If these models understood mathematical laws what they would produce is arithmetic errors, like giving an answer with a wrong sign, not jumbling numbers.

>I mean, is there a data point in the dataset used to train where you can read 2241 + 19873 = 22114? Quite unlikely...

But there might be something like xxx1 + xxxx3 = xxxx4 in the dataset so it can learn the pattern.

That's the astonishing bit
It really isn’t. You see a lot of things when reading 500 billion tokens
Yeah, I'm *totally* unimpressed.

I, for one, learn all my math without ever seeing any math or logic examples at all.

"Teacher, what is this '34+12' stuff - I've already developed a complete grand unification theory on my own - I don't need examples of what you call 'addition'" - apparently everyone unimpressed by nlp today

they didn't mean that it was astounding that something of the form "xxx1 + xxxx3 = xxxx4" was in the training set, but that it managed to "learn the pattern".
They should have asked questions like:

What is twothousandfortyone plus nineteenthousandeighthundredseventythree?

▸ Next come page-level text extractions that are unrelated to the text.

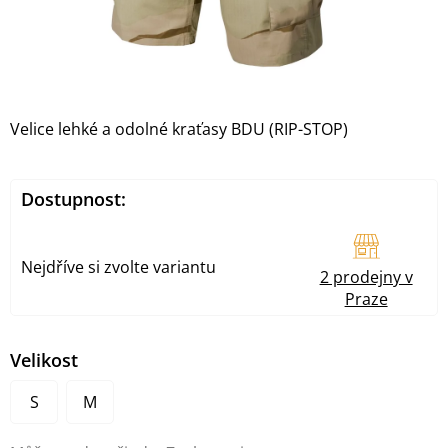
Velice lehké a odolné kraťasy BDU (RIP-STOP)
Dostupnost:
Nejdříve si zvolte variantu
2 prodejny v
Praze
Velikost
S
M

You might like the paper "Do NLP Models Know Numbers? Probing Numeracy in Embeddings": https://arxiv.org/abs/1909.07940

Neural network models seem to encode an approximate notion of quantity in their representations. This paper is pre-GPT-3, but I would think the larger training set and larger model capacity would help the model learn quantity more easily.

It's unlikely that "2241 + 19873 = 22114" specifically is in the dataset, but very likely that there are many expressions equivalent to that expression in the dataset, and we've just picked one of those.

Imagine someone watching every lottery draw and after each draw going "Wow! the chances of those exact numbers coming up in that order are atronomical!"

> there are many expressions equivalent to that expression in the dataset

What do you mean by this?

I meant that I expect there are many examples of "a + b = c" in the training corpus, so GPT3 will answer some of them correctly.